ENTRIES SUPPLIED.
_ _ _ _ _

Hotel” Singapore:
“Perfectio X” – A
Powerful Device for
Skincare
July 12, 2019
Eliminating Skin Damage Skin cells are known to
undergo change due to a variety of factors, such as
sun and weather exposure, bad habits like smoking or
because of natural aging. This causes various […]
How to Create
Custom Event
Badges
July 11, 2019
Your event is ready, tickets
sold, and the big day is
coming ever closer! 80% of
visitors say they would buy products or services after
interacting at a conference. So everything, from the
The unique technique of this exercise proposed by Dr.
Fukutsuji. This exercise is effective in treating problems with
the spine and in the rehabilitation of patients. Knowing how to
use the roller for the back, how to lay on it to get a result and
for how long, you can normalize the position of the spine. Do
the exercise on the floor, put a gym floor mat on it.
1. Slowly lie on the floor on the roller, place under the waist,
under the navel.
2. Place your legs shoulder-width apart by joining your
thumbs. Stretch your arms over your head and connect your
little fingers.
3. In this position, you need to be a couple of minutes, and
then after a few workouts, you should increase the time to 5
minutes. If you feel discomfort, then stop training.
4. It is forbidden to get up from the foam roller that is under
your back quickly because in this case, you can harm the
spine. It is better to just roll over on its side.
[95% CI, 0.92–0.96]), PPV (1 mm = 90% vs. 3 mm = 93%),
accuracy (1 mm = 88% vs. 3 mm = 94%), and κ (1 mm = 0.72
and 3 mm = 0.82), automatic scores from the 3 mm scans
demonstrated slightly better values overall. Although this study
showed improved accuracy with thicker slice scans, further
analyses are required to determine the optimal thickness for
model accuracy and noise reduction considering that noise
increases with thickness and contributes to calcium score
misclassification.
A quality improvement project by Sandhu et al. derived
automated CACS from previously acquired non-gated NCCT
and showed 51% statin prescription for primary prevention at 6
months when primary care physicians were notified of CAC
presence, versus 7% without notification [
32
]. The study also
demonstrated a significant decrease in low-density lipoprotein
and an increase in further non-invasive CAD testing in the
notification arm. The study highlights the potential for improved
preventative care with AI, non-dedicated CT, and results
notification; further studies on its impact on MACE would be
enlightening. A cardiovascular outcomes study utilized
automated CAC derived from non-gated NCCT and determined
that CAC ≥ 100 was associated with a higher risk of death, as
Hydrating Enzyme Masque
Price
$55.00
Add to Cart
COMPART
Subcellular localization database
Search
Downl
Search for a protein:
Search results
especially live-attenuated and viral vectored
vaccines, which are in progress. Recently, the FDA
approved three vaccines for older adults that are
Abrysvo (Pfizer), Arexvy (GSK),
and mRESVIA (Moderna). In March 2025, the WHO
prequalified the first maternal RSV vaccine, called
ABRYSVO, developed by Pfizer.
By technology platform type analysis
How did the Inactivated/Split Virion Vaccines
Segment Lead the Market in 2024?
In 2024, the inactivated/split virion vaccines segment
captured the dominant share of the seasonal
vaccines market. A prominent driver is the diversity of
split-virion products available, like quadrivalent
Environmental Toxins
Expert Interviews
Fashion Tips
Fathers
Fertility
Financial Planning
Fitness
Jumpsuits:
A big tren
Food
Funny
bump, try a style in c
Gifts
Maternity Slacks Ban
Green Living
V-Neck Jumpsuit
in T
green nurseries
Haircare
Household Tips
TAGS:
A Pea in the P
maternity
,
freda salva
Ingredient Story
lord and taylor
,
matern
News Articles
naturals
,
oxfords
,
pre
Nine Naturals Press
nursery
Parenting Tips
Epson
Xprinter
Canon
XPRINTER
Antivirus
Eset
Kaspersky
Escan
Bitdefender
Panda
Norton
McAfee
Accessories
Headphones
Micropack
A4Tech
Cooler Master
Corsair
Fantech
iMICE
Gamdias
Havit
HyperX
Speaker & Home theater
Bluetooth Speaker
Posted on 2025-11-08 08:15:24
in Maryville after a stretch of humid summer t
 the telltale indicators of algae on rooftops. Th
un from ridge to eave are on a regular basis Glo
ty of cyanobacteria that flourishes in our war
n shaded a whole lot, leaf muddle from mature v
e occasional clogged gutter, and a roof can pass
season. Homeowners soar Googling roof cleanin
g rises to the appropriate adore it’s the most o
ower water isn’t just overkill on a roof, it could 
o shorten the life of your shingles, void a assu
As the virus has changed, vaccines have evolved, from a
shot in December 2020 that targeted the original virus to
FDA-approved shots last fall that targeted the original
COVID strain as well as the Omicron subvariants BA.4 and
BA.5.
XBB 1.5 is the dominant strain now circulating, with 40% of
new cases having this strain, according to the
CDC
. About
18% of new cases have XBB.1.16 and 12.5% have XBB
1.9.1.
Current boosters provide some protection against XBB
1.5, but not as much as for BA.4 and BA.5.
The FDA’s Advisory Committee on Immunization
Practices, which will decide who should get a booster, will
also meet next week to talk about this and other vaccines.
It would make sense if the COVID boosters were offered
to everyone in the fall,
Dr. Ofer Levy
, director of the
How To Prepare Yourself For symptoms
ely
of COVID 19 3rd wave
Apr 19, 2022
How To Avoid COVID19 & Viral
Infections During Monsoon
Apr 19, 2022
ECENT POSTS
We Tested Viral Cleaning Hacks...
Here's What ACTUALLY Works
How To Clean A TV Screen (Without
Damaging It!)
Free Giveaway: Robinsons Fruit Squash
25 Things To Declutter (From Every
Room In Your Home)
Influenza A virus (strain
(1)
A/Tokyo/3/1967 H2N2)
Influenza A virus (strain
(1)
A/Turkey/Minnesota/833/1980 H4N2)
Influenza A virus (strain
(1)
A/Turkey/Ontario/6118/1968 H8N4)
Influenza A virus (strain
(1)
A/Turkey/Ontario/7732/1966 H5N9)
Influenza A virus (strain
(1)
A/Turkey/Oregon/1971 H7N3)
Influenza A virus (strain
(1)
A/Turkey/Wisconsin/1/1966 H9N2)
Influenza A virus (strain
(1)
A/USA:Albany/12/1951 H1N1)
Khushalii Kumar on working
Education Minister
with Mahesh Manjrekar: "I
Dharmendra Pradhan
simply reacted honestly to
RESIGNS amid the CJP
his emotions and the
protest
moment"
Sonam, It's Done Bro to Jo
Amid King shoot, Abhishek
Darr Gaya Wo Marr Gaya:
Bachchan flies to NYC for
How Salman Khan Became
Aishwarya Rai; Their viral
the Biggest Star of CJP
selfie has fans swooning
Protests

_ _ _ _ _

Set down the data once more, exactly as shown above.

Hotel” Singapore:
“Perfectio X” – A
Powerful Device for
Skincare
July 12, 2019
Eliminating Skin Damage Skin cells are known to
undergo change due to a variety of factors, such as
sun and weather exposure, bad habits like smoking or
because of natural aging. This causes various […]
How to Create
Custom Event
Badges
July 11, 2019
Your event is ready, tickets
sold, and the big day is
coming ever closer! 80% of
visitors say they would buy products or services after
interacting at a conference. So everything, from the
The unique technique of this exercise proposed by Dr.
Fukutsuji. This exercise is effective in treating problems with
the spine and in the rehabilitation of patients. Knowing how to
use the roller for the back, how to lay on it to get a result and
for how long, you can normalize the position of the spine. Do
the exercise on the floor, put a gym floor mat on it.
1. Slowly lie on the floor on the roller, place under the waist,
under the navel.
2. Place your legs shoulder-width apart by joining your
thumbs. Stretch your arms over your head and connect your
little fingers.
3. In this position, you need to be a couple of minutes, and
then after a few workouts, you should increase the time to 5
minutes. If you feel discomfort, then stop training.
4. It is forbidden to get up from the foam roller that is under
your back quickly because in this case, you can harm the
spine. It is better to just roll over on its side.
[95% CI, 0.92–0.96]), PPV (1 mm = 90% vs. 3 mm = 93%),
accuracy (1 mm = 88% vs. 3 mm = 94%), and κ (1 mm = 0.72
and 3 mm = 0.82), automatic scores from the 3 mm scans
demonstrated slightly better values overall. Although this study
showed improved accuracy with thicker slice scans, further
analyses are required to determine the optimal thickness for
model accuracy and noise reduction considering that noise
increases with thickness and contributes to calcium score
misclassification.
A quality improvement project by Sandhu et al. derived
automated CACS from previously acquired non-gated NCCT
and showed 51% statin prescription for primary prevention at 6
months when primary care physicians were notified of CAC
presence, versus 7% without notification [
32
]. The study also
demonstrated a significant decrease in low-density lipoprotein
and an increase in further non-invasive CAD testing in the
notification arm. The study highlights the potential for improved
preventative care with AI, non-dedicated CT, and results
notification; further studies on its impact on MACE would be
enlightening. A cardiovascular outcomes study utilized
automated CAC derived from non-gated NCCT and determined
that CAC ≥ 100 was associated with a higher risk of death, as
Hydrating Enzyme Masque
Price
$55.00
Add to Cart
COMPART
Subcellular localization database
Search
Downl
Search for a protein:
Search results
especially live-attenuated and viral vectored
vaccines, which are in progress. Recently, the FDA
approved three vaccines for older adults that are
Abrysvo (Pfizer), Arexvy (GSK),
and mRESVIA (Moderna). In March 2025, the WHO
prequalified the first maternal RSV vaccine, called
ABRYSVO, developed by Pfizer.
By technology platform type analysis
How did the Inactivated/Split Virion Vaccines
Segment Lead the Market in 2024?
In 2024, the inactivated/split virion vaccines segment
captured the dominant share of the seasonal
vaccines market. A prominent driver is the diversity of
split-virion products available, like quadrivalent
Environmental Toxins
Expert Interviews
Fashion Tips
Fathers
Fertility
Financial Planning
Fitness
Jumpsuits:
A big tren
Food
Funny
bump, try a style in c
Gifts
Maternity Slacks Ban
Green Living
V-Neck Jumpsuit
in T
green nurseries
Haircare
Household Tips
TAGS:
A Pea in the P
maternity
,
freda salva
Ingredient Story
lord and taylor
,
matern
News Articles
naturals
,
oxfords
,
pre
Nine Naturals Press
nursery
Parenting Tips
Epson
Xprinter
Canon
XPRINTER
Antivirus
Eset
Kaspersky
Escan
Bitdefender
Panda
Norton
McAfee
Accessories
Headphones
Micropack
A4Tech
Cooler Master
Corsair
Fantech
iMICE
Gamdias
Havit
HyperX
Speaker & Home theater
Bluetooth Speaker
Posted on 2025-11-08 08:15:24
in Maryville after a stretch of humid summer t
 the telltale indicators of algae on rooftops. Th
un from ridge to eave are on a regular basis Glo
ty of cyanobacteria that flourishes in our war
n shaded a whole lot, leaf muddle from mature v
e occasional clogged gutter, and a roof can pass
season. Homeowners soar Googling roof cleanin
g rises to the appropriate adore it’s the most o
ower water isn’t just overkill on a roof, it could 
o shorten the life of your shingles, void a assu
As the virus has changed, vaccines have evolved, from a
shot in December 2020 that targeted the original virus to
FDA-approved shots last fall that targeted the original
COVID strain as well as the Omicron subvariants BA.4 and
BA.5.
XBB 1.5 is the dominant strain now circulating, with 40% of
new cases having this strain, according to the
CDC
. About
18% of new cases have XBB.1.16 and 12.5% have XBB
1.9.1.
Current boosters provide some protection against XBB
1.5, but not as much as for BA.4 and BA.5.
The FDA’s Advisory Committee on Immunization
Practices, which will decide who should get a booster, will
also meet next week to talk about this and other vaccines.
It would make sense if the COVID boosters were offered
to everyone in the fall,
Dr. Ofer Levy
, director of the
How To Prepare Yourself For symptoms
ely
of COVID 19 3rd wave
Apr 19, 2022
How To Avoid COVID19 & Viral
Infections During Monsoon
Apr 19, 2022
ECENT POSTS
We Tested Viral Cleaning Hacks...
Here's What ACTUALLY Works
How To Clean A TV Screen (Without
Damaging It!)
Free Giveaway: Robinsons Fruit Squash
25 Things To Declutter (From Every
Room In Your Home)
Influenza A virus (strain
(1)
A/Tokyo/3/1967 H2N2)
Influenza A virus (strain
(1)
A/Turkey/Minnesota/833/1980 H4N2)
Influenza A virus (strain
(1)
A/Turkey/Ontario/6118/1968 H8N4)
Influenza A virus (strain
(1)
A/Turkey/Ontario/7732/1966 H5N9)
Influenza A virus (strain
(1)
A/Turkey/Oregon/1971 H7N3)
Influenza A virus (strain
(1)
A/Turkey/Wisconsin/1/1966 H9N2)
Influenza A virus (strain
(1)
A/USA:Albany/12/1951 H1N1)
Khushalii Kumar on working
Education Minister
with Mahesh Manjrekar: "I
Dharmendra Pradhan
simply reacted honestly to
RESIGNS amid the CJP
his emotions and the
protest
moment"
Sonam, It's Done Bro to Jo
Amid King shoot, Abhishek
Darr Gaya Wo Marr Gaya:
Bachchan flies to NYC for
How Salman Khan Became
Aishwarya Rai; Their viral
the Biggest Star of CJP
selfie has fans swooning
Protests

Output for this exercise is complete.